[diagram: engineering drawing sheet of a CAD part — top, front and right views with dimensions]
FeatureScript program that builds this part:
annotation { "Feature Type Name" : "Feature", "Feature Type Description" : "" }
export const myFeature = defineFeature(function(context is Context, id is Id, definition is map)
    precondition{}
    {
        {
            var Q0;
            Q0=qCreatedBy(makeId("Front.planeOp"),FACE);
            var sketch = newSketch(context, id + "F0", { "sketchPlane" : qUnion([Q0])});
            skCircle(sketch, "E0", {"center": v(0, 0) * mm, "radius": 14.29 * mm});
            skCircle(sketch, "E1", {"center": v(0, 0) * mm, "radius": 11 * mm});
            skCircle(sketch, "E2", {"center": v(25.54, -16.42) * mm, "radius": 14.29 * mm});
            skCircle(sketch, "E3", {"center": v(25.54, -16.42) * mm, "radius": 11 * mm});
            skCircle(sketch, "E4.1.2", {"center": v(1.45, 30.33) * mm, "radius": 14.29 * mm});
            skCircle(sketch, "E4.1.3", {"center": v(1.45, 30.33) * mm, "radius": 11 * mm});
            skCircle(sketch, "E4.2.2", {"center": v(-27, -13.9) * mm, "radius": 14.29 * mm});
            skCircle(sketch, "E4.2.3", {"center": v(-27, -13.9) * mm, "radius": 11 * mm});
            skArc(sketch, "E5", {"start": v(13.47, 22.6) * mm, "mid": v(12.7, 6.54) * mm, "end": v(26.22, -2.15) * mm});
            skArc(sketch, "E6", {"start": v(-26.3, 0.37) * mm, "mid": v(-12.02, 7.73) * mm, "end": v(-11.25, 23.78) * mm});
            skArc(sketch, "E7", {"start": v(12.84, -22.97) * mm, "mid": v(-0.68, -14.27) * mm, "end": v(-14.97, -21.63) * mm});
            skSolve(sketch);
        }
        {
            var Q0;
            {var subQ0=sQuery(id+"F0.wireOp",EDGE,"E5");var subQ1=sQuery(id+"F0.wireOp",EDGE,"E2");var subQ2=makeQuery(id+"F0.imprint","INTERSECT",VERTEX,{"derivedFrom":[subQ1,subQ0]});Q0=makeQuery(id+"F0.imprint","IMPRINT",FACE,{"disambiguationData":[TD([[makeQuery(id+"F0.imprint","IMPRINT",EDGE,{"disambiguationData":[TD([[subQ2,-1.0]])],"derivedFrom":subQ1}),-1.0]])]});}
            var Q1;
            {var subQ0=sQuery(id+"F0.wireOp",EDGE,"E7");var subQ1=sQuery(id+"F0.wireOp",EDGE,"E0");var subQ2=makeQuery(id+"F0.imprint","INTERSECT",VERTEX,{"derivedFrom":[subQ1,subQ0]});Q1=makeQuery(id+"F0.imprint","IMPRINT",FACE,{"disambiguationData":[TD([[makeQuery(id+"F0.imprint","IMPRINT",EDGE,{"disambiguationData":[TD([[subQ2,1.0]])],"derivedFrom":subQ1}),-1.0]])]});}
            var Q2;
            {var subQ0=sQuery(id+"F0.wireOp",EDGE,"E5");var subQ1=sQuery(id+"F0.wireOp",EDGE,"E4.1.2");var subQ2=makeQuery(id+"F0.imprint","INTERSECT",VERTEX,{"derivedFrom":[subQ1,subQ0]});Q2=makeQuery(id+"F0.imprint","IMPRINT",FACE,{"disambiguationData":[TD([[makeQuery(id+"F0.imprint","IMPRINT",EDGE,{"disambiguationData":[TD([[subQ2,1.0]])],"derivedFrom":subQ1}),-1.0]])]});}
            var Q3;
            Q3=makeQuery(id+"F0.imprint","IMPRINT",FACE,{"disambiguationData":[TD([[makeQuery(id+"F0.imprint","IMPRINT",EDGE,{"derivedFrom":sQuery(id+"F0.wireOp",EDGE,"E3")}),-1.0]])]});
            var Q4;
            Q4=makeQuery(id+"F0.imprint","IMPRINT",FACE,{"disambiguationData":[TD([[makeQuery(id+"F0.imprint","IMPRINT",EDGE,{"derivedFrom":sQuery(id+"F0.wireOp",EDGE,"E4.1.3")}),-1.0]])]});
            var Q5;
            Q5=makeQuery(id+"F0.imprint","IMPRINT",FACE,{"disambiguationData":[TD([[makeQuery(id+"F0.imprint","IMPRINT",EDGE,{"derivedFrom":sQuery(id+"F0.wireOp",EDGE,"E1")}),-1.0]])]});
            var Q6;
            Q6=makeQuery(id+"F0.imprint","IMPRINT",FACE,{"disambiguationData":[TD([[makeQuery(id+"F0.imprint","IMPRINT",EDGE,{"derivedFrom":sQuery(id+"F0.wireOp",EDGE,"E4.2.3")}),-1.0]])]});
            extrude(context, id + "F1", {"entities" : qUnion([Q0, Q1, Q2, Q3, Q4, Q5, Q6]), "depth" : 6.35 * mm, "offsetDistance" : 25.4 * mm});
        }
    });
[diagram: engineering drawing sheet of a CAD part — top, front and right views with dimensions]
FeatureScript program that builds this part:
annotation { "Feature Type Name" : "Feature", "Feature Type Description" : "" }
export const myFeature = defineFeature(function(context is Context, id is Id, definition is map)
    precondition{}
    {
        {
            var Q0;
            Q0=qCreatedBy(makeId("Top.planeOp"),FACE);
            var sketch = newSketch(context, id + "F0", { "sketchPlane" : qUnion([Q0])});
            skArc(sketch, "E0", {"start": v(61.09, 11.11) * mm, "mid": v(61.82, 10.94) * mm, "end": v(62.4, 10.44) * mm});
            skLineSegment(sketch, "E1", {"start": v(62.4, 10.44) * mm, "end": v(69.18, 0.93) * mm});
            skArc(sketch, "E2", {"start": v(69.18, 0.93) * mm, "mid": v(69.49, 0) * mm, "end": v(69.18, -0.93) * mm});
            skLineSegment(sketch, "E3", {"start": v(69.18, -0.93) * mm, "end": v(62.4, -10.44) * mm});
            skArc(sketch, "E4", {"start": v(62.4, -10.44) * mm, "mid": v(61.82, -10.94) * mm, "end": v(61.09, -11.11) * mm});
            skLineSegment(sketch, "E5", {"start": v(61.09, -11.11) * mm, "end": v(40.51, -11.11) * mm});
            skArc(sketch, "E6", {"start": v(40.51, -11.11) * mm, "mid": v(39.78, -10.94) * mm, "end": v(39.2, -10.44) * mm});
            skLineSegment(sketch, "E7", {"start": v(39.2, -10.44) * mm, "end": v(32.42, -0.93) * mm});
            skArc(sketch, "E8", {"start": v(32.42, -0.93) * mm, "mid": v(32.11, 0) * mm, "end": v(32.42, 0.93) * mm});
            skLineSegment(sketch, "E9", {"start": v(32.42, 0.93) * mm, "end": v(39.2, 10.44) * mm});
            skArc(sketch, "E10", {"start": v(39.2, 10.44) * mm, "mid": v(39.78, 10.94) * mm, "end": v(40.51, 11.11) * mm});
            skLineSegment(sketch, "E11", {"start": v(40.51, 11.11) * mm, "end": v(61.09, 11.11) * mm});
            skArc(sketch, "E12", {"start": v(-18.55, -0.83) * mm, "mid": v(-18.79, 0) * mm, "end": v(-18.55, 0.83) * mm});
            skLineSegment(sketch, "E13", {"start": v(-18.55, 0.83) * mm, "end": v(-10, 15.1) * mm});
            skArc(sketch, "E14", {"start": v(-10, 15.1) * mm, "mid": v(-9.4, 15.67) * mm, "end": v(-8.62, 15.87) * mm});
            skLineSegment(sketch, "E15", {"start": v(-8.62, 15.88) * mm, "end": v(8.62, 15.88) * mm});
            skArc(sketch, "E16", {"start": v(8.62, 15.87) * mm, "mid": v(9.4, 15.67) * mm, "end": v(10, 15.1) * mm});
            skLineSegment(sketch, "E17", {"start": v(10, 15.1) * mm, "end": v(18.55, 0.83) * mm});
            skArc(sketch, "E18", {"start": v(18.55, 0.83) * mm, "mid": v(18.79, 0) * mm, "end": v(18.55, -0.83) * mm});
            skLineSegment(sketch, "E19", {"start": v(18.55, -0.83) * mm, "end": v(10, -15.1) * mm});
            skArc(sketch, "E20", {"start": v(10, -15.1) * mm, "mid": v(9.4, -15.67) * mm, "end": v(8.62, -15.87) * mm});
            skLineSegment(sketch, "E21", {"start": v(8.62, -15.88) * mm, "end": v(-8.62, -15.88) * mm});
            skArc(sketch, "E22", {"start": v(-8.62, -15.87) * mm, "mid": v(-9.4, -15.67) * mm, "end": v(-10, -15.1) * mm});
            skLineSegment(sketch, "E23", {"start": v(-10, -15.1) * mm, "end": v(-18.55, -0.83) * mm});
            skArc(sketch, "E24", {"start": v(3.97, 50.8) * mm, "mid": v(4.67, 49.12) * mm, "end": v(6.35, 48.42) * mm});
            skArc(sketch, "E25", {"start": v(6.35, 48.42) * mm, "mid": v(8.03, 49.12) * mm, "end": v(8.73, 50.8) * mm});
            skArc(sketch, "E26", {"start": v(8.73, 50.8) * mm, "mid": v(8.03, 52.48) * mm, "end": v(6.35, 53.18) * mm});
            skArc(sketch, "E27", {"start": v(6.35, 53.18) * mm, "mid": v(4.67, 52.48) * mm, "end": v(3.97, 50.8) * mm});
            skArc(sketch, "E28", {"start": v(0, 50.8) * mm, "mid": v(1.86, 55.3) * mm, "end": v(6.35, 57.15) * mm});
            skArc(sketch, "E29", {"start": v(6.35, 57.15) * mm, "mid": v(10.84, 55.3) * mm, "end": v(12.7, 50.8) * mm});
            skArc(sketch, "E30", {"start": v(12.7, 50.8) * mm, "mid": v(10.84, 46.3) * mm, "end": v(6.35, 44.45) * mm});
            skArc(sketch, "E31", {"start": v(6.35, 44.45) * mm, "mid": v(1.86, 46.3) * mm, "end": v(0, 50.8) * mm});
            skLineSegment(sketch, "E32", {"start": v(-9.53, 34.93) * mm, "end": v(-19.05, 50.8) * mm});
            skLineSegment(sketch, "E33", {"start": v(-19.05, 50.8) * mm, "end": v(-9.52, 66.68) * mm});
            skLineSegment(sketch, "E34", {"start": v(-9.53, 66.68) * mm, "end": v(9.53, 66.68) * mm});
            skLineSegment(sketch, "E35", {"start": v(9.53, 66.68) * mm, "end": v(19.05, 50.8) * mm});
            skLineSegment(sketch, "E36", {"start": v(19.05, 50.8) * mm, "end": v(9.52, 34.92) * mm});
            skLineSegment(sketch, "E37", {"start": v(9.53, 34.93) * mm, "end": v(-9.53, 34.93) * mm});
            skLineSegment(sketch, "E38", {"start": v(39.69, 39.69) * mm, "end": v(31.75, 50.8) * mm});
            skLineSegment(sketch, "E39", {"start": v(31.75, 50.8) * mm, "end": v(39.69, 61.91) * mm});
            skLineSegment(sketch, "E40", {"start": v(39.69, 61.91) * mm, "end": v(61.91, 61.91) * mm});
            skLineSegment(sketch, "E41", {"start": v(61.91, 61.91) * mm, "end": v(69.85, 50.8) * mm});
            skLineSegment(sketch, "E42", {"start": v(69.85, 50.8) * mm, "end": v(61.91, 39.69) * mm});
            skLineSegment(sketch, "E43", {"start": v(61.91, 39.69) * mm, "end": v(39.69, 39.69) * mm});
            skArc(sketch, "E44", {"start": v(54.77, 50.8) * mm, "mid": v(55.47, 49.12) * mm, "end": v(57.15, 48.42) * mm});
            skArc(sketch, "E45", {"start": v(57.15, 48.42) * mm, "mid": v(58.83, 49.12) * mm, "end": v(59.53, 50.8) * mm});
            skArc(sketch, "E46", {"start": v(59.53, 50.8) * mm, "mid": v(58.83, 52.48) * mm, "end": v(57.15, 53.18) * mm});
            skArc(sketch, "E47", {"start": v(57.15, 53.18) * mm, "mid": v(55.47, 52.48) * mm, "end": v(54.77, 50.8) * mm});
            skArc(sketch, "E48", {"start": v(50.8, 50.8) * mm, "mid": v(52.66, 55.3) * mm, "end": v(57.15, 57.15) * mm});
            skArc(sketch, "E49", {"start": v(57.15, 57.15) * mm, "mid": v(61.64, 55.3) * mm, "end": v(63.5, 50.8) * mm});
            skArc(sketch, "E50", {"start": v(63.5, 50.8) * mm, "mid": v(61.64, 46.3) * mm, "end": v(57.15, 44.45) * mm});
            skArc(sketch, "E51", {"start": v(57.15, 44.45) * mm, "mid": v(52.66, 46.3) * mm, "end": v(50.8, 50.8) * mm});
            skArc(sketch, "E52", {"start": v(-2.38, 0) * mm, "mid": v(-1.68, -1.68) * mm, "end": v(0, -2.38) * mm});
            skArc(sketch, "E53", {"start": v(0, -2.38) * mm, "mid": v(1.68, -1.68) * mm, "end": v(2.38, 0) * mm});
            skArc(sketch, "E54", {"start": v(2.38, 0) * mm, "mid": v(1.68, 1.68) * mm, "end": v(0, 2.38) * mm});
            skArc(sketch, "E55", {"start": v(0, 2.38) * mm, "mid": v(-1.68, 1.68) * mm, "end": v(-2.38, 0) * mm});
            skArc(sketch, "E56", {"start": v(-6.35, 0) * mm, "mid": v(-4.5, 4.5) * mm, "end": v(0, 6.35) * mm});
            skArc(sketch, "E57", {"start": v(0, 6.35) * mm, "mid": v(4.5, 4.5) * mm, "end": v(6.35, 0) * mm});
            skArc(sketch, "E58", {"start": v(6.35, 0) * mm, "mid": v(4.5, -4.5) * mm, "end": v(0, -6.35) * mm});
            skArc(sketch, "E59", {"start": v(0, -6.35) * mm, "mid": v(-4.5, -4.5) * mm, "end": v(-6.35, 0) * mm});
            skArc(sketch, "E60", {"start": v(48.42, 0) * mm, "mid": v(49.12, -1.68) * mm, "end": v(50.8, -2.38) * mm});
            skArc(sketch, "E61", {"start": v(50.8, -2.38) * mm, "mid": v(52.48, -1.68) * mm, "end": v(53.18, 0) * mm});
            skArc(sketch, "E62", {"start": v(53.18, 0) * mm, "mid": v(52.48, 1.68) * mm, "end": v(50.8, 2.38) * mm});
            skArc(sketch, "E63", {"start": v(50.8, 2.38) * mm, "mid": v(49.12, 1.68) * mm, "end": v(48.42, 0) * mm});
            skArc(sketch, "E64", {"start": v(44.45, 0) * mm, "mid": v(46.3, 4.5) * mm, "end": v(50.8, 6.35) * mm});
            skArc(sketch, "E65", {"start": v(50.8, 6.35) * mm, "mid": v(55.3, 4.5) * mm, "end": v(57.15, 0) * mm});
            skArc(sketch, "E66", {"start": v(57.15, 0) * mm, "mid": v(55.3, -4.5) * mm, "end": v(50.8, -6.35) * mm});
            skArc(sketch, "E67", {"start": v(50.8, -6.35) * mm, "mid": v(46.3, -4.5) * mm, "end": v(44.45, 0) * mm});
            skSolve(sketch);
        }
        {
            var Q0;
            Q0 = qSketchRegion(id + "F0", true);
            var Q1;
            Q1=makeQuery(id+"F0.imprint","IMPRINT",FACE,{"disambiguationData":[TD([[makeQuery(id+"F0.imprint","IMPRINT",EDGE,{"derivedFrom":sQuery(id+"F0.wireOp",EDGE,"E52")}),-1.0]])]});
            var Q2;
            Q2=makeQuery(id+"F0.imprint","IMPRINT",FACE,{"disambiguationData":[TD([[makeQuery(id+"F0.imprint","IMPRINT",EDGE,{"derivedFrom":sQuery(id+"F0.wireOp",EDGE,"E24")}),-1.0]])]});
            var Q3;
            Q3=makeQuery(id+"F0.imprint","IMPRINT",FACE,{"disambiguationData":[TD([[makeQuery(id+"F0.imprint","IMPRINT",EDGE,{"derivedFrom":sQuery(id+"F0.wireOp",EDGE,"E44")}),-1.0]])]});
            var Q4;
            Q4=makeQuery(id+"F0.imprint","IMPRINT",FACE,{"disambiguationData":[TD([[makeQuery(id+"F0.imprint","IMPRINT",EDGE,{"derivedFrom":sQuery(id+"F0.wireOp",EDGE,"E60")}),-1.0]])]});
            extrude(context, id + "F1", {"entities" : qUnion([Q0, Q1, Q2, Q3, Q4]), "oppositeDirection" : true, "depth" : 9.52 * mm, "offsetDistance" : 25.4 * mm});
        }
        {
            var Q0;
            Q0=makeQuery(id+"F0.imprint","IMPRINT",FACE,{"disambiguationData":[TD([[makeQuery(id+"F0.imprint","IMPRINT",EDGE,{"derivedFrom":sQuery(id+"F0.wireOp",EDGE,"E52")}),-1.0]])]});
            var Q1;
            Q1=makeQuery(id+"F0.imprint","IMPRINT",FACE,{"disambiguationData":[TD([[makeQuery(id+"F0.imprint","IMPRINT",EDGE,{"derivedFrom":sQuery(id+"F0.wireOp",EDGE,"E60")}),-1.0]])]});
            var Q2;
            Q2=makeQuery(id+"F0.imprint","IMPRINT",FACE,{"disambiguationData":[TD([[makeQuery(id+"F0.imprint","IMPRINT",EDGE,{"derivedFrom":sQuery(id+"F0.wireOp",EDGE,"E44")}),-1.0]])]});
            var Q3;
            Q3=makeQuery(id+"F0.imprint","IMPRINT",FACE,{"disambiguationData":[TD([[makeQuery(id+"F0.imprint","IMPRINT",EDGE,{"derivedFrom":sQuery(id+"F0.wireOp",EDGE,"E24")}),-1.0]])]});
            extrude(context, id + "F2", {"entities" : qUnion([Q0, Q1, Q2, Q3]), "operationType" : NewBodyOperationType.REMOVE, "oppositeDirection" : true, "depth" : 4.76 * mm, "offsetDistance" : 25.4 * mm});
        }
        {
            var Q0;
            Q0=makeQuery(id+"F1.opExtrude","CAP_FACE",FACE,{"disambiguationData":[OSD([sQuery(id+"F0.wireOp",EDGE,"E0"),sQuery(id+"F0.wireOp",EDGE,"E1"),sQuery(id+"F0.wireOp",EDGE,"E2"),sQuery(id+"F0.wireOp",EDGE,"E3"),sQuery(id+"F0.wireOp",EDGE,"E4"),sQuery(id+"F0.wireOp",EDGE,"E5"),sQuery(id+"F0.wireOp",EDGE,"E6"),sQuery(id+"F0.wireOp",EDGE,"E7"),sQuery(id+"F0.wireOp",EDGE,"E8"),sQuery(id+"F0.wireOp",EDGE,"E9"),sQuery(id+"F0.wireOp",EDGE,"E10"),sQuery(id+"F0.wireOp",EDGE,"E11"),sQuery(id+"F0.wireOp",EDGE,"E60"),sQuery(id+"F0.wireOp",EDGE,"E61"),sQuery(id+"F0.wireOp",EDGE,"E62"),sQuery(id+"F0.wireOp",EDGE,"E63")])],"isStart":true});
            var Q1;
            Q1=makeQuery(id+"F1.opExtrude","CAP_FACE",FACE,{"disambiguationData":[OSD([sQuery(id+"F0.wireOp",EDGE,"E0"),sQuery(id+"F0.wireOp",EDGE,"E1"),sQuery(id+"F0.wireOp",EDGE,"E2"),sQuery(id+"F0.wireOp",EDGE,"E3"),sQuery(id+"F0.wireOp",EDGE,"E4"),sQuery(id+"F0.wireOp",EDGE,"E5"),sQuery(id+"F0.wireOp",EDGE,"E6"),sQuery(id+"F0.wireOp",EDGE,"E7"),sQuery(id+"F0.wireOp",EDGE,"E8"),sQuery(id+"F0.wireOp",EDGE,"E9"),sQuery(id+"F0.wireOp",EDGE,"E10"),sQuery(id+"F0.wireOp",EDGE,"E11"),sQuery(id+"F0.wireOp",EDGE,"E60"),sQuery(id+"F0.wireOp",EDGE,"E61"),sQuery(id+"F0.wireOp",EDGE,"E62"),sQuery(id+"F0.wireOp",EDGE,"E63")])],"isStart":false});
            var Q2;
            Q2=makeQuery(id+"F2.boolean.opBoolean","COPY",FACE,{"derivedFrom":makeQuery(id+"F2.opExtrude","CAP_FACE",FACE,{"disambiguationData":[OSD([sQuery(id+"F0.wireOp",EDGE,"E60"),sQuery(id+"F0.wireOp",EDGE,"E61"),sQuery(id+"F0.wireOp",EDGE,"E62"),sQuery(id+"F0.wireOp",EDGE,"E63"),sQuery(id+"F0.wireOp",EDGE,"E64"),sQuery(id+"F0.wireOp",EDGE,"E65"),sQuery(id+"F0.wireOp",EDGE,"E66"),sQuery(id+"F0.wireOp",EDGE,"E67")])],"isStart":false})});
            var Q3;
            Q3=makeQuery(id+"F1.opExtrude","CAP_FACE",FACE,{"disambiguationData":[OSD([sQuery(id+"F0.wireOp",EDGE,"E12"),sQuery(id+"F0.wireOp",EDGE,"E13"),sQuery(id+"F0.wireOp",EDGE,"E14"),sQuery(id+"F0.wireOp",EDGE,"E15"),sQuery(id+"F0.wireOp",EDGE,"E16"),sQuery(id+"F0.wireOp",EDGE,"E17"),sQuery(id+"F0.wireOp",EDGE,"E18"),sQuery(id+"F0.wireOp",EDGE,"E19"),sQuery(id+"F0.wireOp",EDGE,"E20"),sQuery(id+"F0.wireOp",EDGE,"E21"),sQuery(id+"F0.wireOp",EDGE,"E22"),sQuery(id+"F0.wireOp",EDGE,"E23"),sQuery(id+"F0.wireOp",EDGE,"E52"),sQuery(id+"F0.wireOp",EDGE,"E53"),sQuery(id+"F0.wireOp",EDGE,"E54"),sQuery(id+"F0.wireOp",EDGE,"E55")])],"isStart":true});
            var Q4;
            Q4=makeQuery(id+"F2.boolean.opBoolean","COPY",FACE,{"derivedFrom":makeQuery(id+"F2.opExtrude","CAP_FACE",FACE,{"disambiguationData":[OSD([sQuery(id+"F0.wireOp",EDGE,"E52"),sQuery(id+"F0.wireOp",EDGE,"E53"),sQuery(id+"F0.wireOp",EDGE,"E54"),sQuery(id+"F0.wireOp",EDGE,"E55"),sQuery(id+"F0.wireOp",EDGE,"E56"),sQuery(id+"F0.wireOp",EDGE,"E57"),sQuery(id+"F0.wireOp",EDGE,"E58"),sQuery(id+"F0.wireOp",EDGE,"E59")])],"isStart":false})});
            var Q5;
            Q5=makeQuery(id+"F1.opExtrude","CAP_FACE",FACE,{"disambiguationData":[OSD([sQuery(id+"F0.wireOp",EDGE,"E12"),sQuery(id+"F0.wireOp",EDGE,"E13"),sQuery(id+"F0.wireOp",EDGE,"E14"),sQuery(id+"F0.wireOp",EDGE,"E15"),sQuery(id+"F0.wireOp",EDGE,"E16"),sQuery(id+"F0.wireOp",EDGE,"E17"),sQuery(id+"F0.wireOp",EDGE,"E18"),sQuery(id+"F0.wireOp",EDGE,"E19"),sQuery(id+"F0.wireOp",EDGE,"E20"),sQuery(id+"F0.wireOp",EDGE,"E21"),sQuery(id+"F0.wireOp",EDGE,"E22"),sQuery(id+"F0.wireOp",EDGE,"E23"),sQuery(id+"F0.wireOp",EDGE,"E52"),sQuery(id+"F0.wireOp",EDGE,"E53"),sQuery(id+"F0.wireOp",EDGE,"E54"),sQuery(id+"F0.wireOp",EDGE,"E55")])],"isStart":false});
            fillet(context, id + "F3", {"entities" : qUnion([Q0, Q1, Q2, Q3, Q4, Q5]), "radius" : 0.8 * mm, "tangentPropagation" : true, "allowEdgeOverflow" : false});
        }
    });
++++++
Print the stretch of the material from its first line through the line containing "v(13.47, 22.6) *", including both of those lines, character for character.

▶ _Exercise response_:
[diagram: engineering drawing sheet of a CAD part — top, front and right views with dimensions]
FeatureScript program that builds this part:
annotation { "Feature Type Name" : "Feature", "Feature Type Description" : "" }
export const myFeature = defineFeature(function(context is Context, id is Id, definition is map)
    precondition{}
    {
        {
            var Q0;
            Q0=qCreatedBy(makeId("Front.planeOp"),FACE);
            var sketch = newSketch(context, id + "F0", { "sketchPlane" : qUnion([Q0])});
            skCircle(sketch, "E0", {"center": v(0, 0) * mm, "radius": 14.29 * mm});
            skCircle(sketch, "E1", {"center": v(0, 0) * mm, "radius": 11 * mm});
            skCircle(sketch, "E2", {"center": v(25.54, -16.42) * mm, "radius": 14.29 * mm});
            skCircle(sketch, "E3", {"center": v(25.54, -16.42) * mm, "radius": 11 * mm});
            skCircle(sketch, "E4.1.2", {"center": v(1.45, 30.33) * mm, "radius": 14.29 * mm});
            skCircle(sketch, "E4.1.3", {"center": v(1.45, 30.33) * mm, "radius": 11 * mm});
            skCircle(sketch, "E4.2.2", {"center": v(-27, -13.9) * mm, "radius": 14.29 * mm});
            skCircle(sketch, "E4.2.3", {"center": v(-27, -13.9) * mm, "radius": 11 * mm});
            skArc(sketch, "E5", {"start": v(13.47, 22.6) * mm, "mid": v(12.7, 6.54) * mm, "end": v(26.22, -2.15) * mm});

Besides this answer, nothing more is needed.